The opening gambit in plans for Riverview


Thursday, August 2nd, 2007

B.C. government shows it’s serious about helping people who are mentally ill, but the details have to be worked out

Sun

Last November, Vancouver Sun reader Sandra Latreille wrote a letter to the editor in which she suggested redeveloping the Riverview psychiatric hospital as a homeless facility and treatment centre for drug addicts and the mentally ill.

It seems someone was listening.

B.C. Housing Minister Rich Coleman has proposed an ambitious redevelopment of the 98-hectare site of the century-old facility that would include housing for the poor, the disabled and the mentally ill as well as market units. Just how big the development will be is unclear, but Coleman rejected a plan put forward by his staff that called for 6,000 to 7,000 housing units because he said that wasn’t enough.

The announcement follows a number of provincial initiatives intended to deal with the persistent problem of homeless people, including the provincial government’s purchase of several Downtown Eastside single-room occupancy hotels and the acquisition and proposed redevelopment of the Little Mountain social housing project in Vancouver.

The Riverview project is notable for many reasons, especially the tacit recognition by government that shutting the hospital in the first place and releasing its patients into the mean streets of the city without adequate support was a monumental mistake. About 40 per cent of Vancouver‘s homeless population is estimated to suffer from mental illness. One can’t ignore the irony that the mentally ill may be returning from whence they came. But this time the facility will be a state-of-the-art housing and treatment complex, with assisted living units and institutional beds within an integrated community of residents from all socio-economic strata.

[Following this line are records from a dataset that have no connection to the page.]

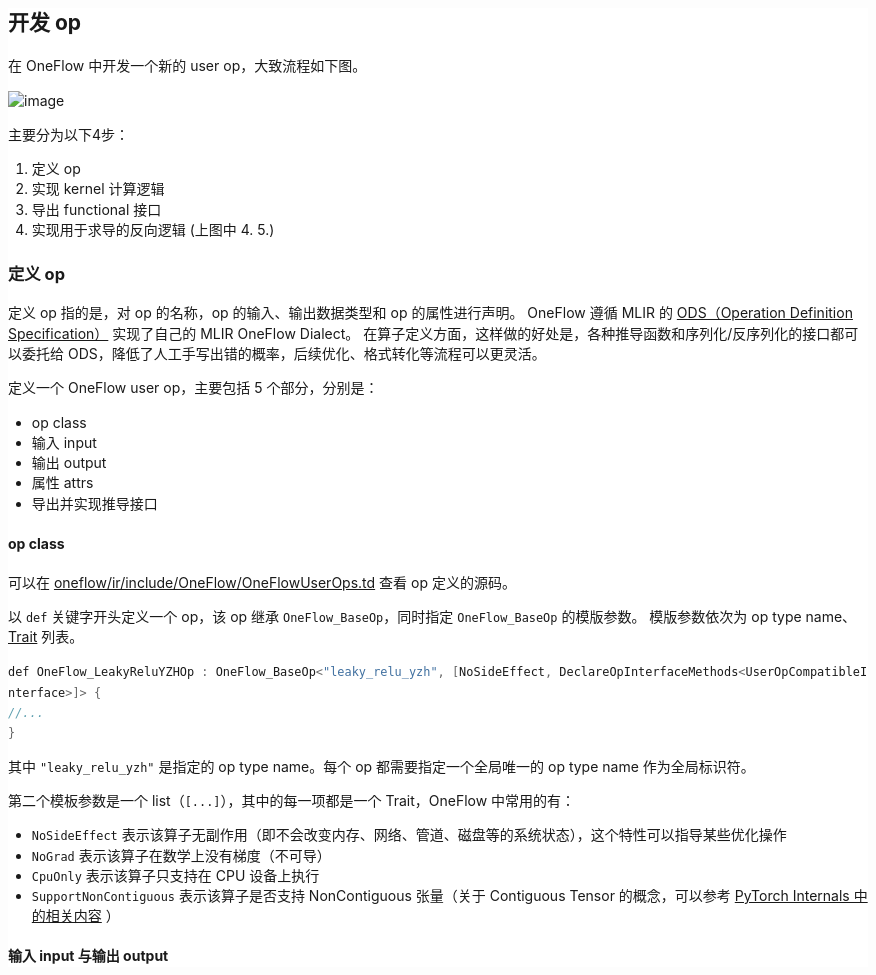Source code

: ## 开发 op

在 OneFlow 中开发一个新的 user op，大致流程如下图。

![image](https://user-images.githubusercontent.com/118866310/226204352-90bf5617-e56d-4d9d-b342-cec25e37841c.png)

主要分为以下4步：
1. 定义 op
2. 实现 kernel 计算逻辑
3. 导出 functional 接口
4. 实现用于求导的反向逻辑 (上图中 4. 5.)

### 定义 op

定义 op 指的是，对 op 的名称，op 的输入、输出数据类型和 op 的属性进行声明。
OneFlow 遵循 MLIR 的 [ODS（Operation Definition Specification）](https://mlir.llvm.org/docs/OpDefinitions/) 实现了自己的 MLIR OneFlow Dialect。
在算子定义方面，这样做的好处是，各种推导函数和序列化/反序列化的接口都可以委托给 ODS，降低了人工手写出错的概率，后续优化、格式转化等流程可以更灵活。

定义一个 OneFlow user op，主要包括 5 个部分，分别是：

- op class
- 输入 input
- 输出 output
- 属性 attrs
- 导出并实现推导接口

#### op class

可以在 [oneflow/ir/include/OneFlow/OneFlowUserOps.td](https://github.com/Oneflow-Inc/oneflow/blob/7ab4b0f08c86a6f8af08b44daa510725942288fb/oneflow/ir/include/OneFlow/OneFlowUserOps.td#L8418-L8451) 查看 op 定义的源码。

以 `def` 关键字开头定义一个 op，该 op 继承 `OneFlow_BaseOp`，同时指定 `OneFlow_BaseOp` 的模版参数。
模版参数依次为 op type name、[Trait](https://mlir.llvm.org/docs/Traits/) 列表。

```c++
def OneFlow_LeakyReluYZHOp : OneFlow_BaseOp<"leaky_relu_yzh", [NoSideEffect, DeclareOpInterfaceMethods<UserOpCompatibleInterface>]> {
//...
}
```

其中 `"leaky_relu_yzh"` 是指定的 op type name。每个 op 都需要指定一个全局唯一的 op type name 作为全局标识符。

第二个模板参数是一个 list（`[...]`），其中的每一项都是一个 Trait，OneFlow 中常用的有：

- `NoSideEffect` 表示该算子无副作用（即不会改变内存、网络、管道、磁盘等的系统状态），这个特性可以指导某些优化操作
- `NoGrad` 表示该算子在数学上没有梯度（不可导）
- `CpuOnly` 表示该算子只支持在 CPU 设备上执行
- `SupportNonContiguous` 表示该算子是否支持 NonContiguous 张量（关于 Contiguous Tensor 的概念，可以参考 [PyTorch Internals 中的相关内容](http://blog.ezyang.com/2019/05/pytorch-internals/) ）

#### 输入 input 与输出 output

The project being contemplated puts homelessness, addiction and mental illness high on the political agenda, something the so-called “homelessness budget” last February failed to do. The government has now uncorked this genie and will not be able to put it back in the bottle.

However, these are early days and the project is still a vision, not a blueprint. An official request for proposals is still a long way off and the price tag is unknown. There’s no prospect that it will be completed before the Olympic Games in 2010. The best guess for an opening is 2012.

While the city of Vancouver has welcomed the project, Coquitlam is the municipality that will call the shots since that is where Riverview is located. Coleman indicated the government would not force the project on Coquitlam, but would consult with the community to build a consensus.

In announcing the Riverview project, the government has sent the message that it is serious about dealing with the issue. This is an opening gambit in a conversation — let’s call it a negotiation — about what will be built when and who pays how much.

We have finished talking about ideology, playing the blame game and wringing hands. There’s no debate now about what needs to be done, only about how to do it.